ROCm/ROCm-docker

ROCm docker on kvm guest

dannysemi opened this issue · 10 comments

Is it possible to run ROCm-docker from a kvm guest? I haven't had any success so far. Works fine on the kvm guest itself. But I get the following errors in the container:

rocm-user@409e97fd5bce:/opt/rocm/hsa/sample$ ./vector_copy
Initializing the hsa runtime failed.

rocm-user@409e97fd5bce:~$ ./HelloWorld
Failed to find any OpenCL platforms.
Failed to create OpenCL context.

I'm running this on an Intel i7 5960x and Vega 64. I'm using Ubuntu 16.04 with kernel upgraded to 4.13.0-36 from the hwe-16.04-edge packages on the kvm guest. I modified the Dockerfile for my rocm-terminal container to add the rocm-user to the 'video' group (I also had to reinstall make in the container).

All drivers and docker software on the kvm guest installed according to the install guide. Tried using both --device="/dev/kfd" and --privileged flags, no success.

I could be wrong, but I think what you're experiencing is similar to #33. Were you ever able to run the rocm stack from within rocm-docker?
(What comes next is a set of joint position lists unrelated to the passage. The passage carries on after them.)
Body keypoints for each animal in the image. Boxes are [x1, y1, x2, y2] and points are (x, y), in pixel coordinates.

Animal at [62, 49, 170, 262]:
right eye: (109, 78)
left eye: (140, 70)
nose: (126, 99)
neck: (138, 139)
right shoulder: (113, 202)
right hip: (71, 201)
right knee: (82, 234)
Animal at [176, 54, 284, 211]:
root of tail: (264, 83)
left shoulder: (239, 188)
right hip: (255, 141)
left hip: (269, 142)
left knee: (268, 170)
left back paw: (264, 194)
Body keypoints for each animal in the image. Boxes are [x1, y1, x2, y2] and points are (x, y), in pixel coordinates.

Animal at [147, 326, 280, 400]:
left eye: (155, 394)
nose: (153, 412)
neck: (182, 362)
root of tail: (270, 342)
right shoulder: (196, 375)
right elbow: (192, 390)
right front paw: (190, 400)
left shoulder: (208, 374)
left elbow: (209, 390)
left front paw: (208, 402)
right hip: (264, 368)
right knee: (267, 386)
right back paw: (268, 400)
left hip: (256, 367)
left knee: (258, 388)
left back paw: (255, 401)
If not, then it may not be an issue of the source of docker.io or docker-ce (me) or kvm (you) since we're both seeing similar behavior. Curious if you saw similar missing dependencies like python3 and libnuma-dev if you run rocm-smi or rocminfo?

I can run the examples from the guide successfully on my kvm guest but not from within a docker container on the kvm guest. python3 and libnuma-dev were missing from the container as well, but I edited the Dockerfile to include them. rocm-smi provides identical output to my kvm guest. rocminfo results in an error.
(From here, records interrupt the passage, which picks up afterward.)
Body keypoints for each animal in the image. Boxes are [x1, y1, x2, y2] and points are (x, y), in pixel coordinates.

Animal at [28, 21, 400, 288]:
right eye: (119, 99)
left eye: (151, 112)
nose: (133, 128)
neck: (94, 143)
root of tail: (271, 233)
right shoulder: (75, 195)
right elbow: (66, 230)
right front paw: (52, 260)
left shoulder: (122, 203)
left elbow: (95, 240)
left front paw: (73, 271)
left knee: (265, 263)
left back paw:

Are /dev/kfd and /dev/dri/renderD* visible inside docker with the right permissions?

With the --privileged flag enabled they are visible in the docker container:

rocm-user@1ea5a25a0df1:$ ls /dev/kfd
/dev/kfd
rocm-user@1ea5a25a0df1:$ ls /dev/dri
card0 renderD128

This is the same output I get on the kvm guest from which I ran the container.

What should the permissions be for "ls -l", or the chmod value you'd use if needed, i.e. 755 or 777?

@fxkamd Looks like it is a permissions thing. If I run the container as root then I get the expected result. Not as secure as it could be, but it will work for my dev environment.

@dannysemi On bare metal, udevd may have a rule to add the local console user to the access control lists of /dev/kfd and /dev/dri/renderD*, so you don't need to mess with permissions yourself. That probably doesn't work in the container. You may need to change the permissions of /dev/kfd and /dev/dri/* in the container. Usually the permissions are set to 0660, group=video. Make sure your user account is in the video group, and you should be fine.

@fxkamd I tried that before with no success. Maybe the group mappings don't translate properly between host and container? If I create a user on host with all the proper permissions and then directly pass that user to the container with the -u flag then it works. Otherwise I have to run as root.

@dannysemi I managed to get rocm-enabled docker (from Ubuntu's repo, not the Docker CE repo) working on kvm guests following the instructions #33. If you need the KVM + PCIe passthrough instructions I could provide those as well (my host is Fedora 27, guest is Ubuntu 16.04.3), but since you already have rocm running on your guest I assume that's not the root cause of this issue.

Could you try upgrade to docker.ce 18.04 as instructed in quick-start.md?